A systematic review and meta-analysis «Cowlishaw S, Merkouris S, Dowling N ym. Psychologi...»1 included clinical trials using random allocation to groups, considering pathological or problem gamblers, and evaluating a psychological therapy for pathological or problem gambling. Control conditions included 'no treatment' controls, referral to Gamblers Anonymous and non-specific treatment component controls.
Primary outcomes were measures of gambling symptom severity, financial loss from gambling and frequency of gambling. Secondary outcomes were occurrence of pathological gambling diagnoses and depression and anxiety symptoms. Treatment effects were defined by comparisons between therapy and control conditions at post-treatment assessments (conducted from 0 to 3 months following completion of treatment) and follow-up assessments (conducted from 9 to 12 months following completion of treatment), respectively, using the standardised mean difference (SMD) or risk ratio (RR).
Four studies of motivational interviewing therapy were identified and mainly considered samples demonstrating less severe gambling (relative to studies of pathological gamblers). Data suggested reduced financial loss from gambling following motivational interviewing therapy at 0 to 3 months post-treatment (SMD -0.41; 95% CI -0.75 to -0.07, n = 244), although comparisons on other outcomes were not significant. The effect approached zero when defined by gambling symptom severity (SMD -0.03; 95% CI -0.55 to 0.50, n = 163). Studies compared groups at 9 to 12 months follow-up and found a significant effect of motivational interviewing therapy in terms of frequency of gambling (SMD -0.53; 95% CI -1.04 to -0.02, n = 62), with comparisons on other outcomes that were not significant.
There is preliminary evidence for some benefits from motivational interviewing therapy in terms of reduced gambling behaviour, although not necessarily other symptoms of pathological and problem gambling.
A systematic review «Petry NM, Ginley MK, Rash CJ. A systematic review ...»2 synthesized data from trials for psychosocial treatments of gambling problems. Using Preferred Reporting Items for Systematic Reviews and Meta-Analyses Standards, we identified 21 randomized trials. Eleven studies evaluated interventions delivered via multisession, in-person therapy: cognitive therapies, cognitive-behavioral (CB) therapies, and motivational interventions (MI) alone or with CB therapies. An additional 10 studies used approaches that involved 1 or fewer in-person sessions; these included workbooks with CB exercises alone or in combination with MI and brief feedback or advice interventions. Nearly half the studies used waitlist controls. Populations differed markedly across studies, from nontreatment-seeking persons who screened positive for gambling problems to those with severe gambling disorder.

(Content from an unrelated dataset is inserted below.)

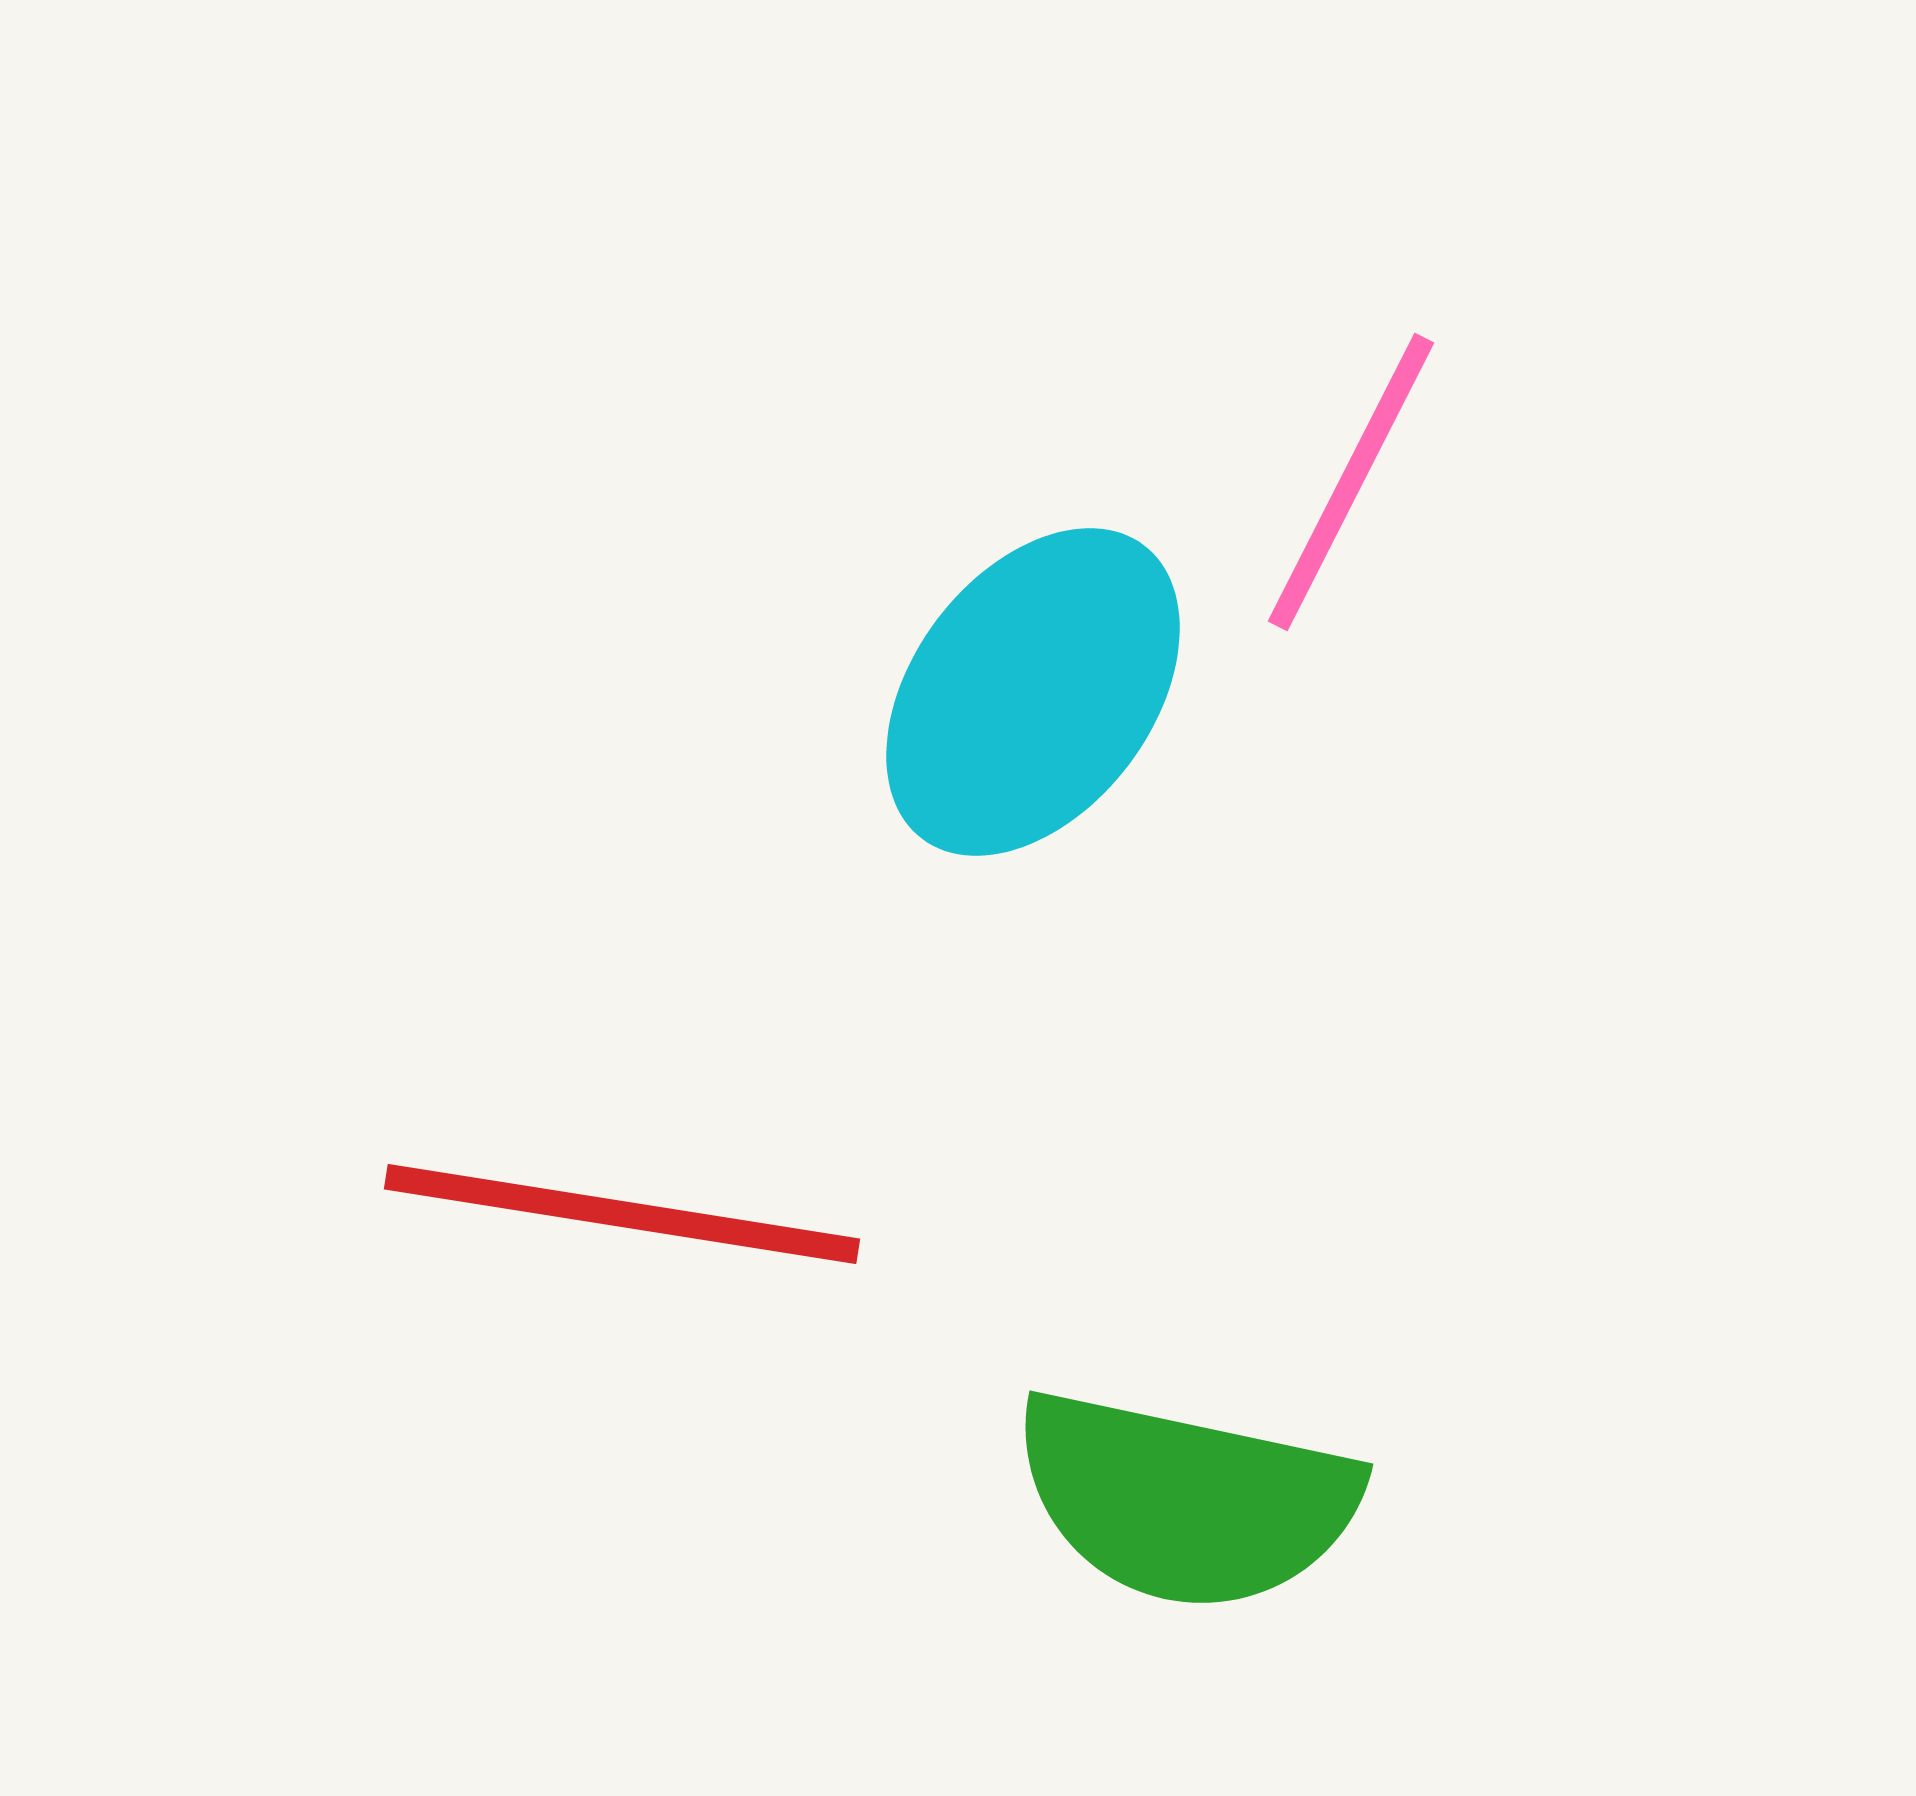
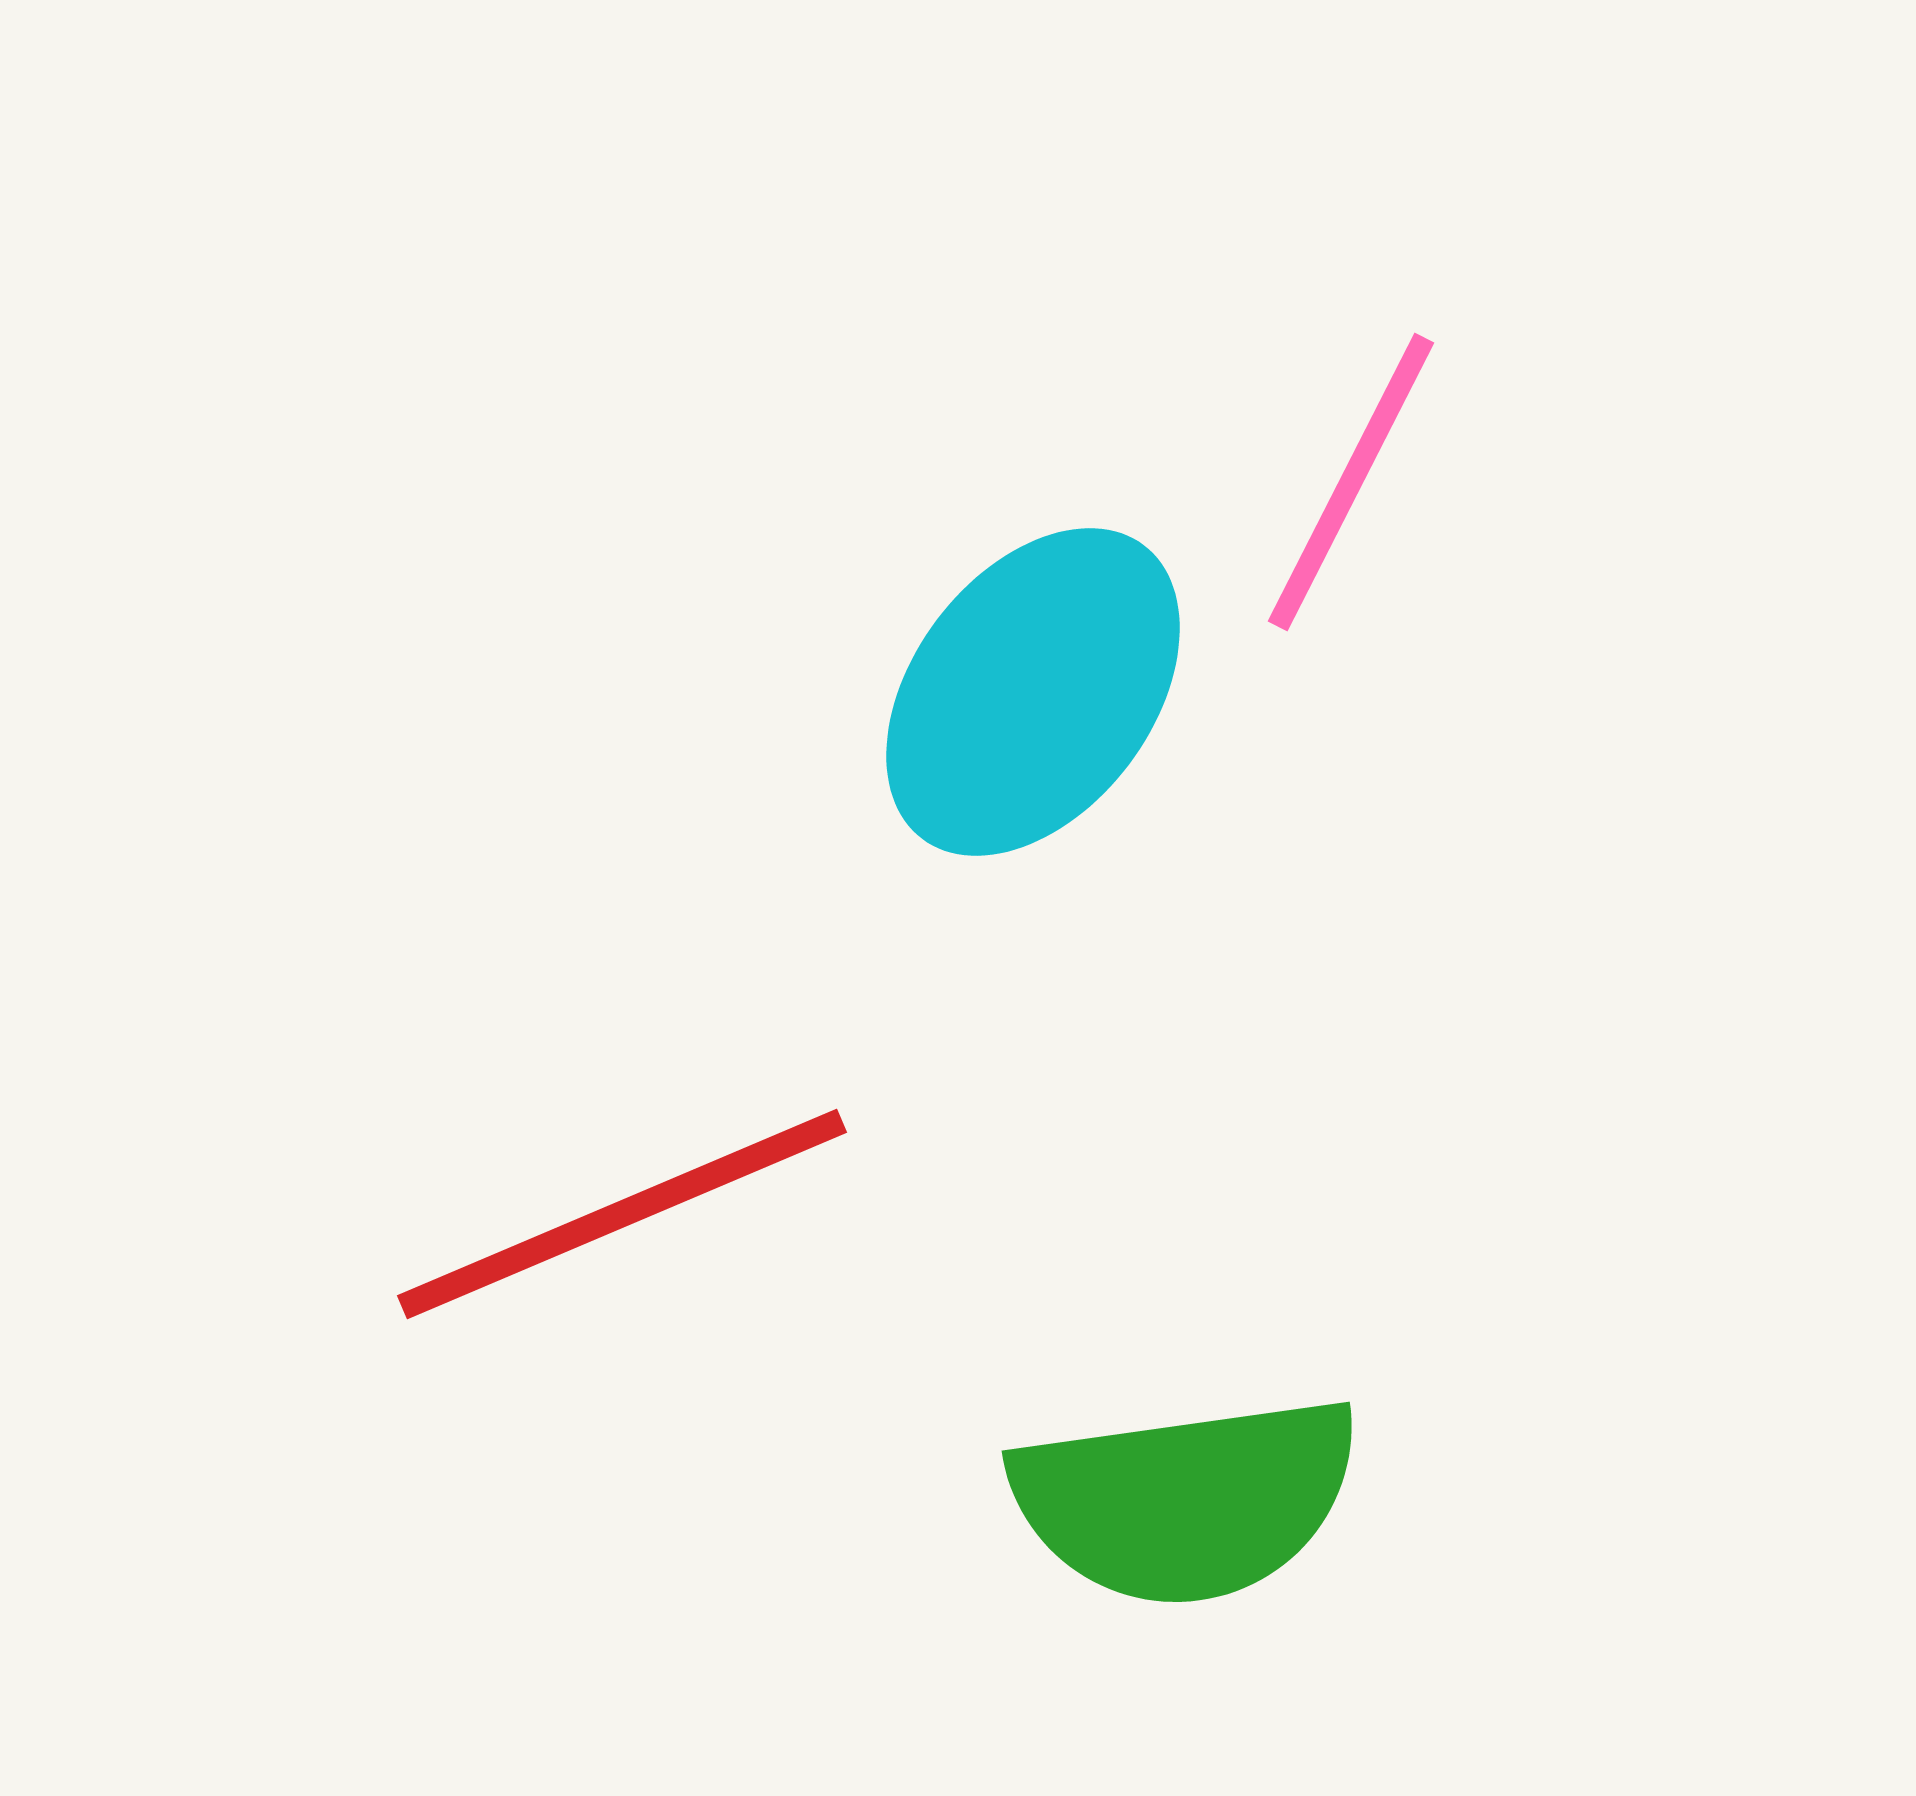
red line: rotated 32 degrees counterclockwise
green semicircle: rotated 20 degrees counterclockwise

Although most studies found some benefits of CB therapy (alone or combined with MI) and brief feedback or advice relative to the control condition in the short term, only a handful of studies demonstrated any long-term benefits. Although problem gamblers with less pronounced symptoms may benefit from very minimal interventions, therapist contact generally improved outcomes relative to entirely self-directed interventions, and at least some therapist contact may be necessary for patients with more severe gambling pathology to benefit from CB interventions. As treatment services for gambling continue to grow, this review provides timely information on best practices for gambling treatment. Different populations may require different interventions.
Comment: An additional RCT comparing four active psychological treatment interventions supports the effectiveness of CBT for gamblind disorder «Thomas S, Jackson A, Browning C ym. Psychological ...»3. A randomised controlled trial was conducted to examine the effectiveness of four manualized psychological treatments for problem gambling: cognitive behaviour therapy, motivational interviewing, behaviour therapy and client-centred therapy.
The study is one of the largest ever conducted examining treatments for problem gambling. Alltogether 297 eligible participants were randomly allocated to the four treatment groups. The primary outcome measures were frequency of gambling sessions (in days on which the person gambled in the past 4 weeks), total time spent gambling (in hours in the past four weeks), amount of money spent gambling (net loss in the past four weeks) and the Gambling Symptom Assessment Scale (G-SAS) total scores, urge scores and frequency scores.
The results showed a robust post treatment drop in gambling behaviours across all treatment groups that were sustained up to the 12-month post treatment measurement point. For the GSAS scores a similar pattern of results was observed, i.e. post treatment means fell and the reductions were maintained at the 6 month and 12-month data collection points. Medium to large effects were observed for all outcomes. All four treatment groups have experienced significant reductions in the behavioural and symptom gambling measures and these reductions have been sustained to 12-months post treatment. Co-occuring risky alcohol consumption, drug use or psychiatric symptoms did not have a statistically significant effect on the results.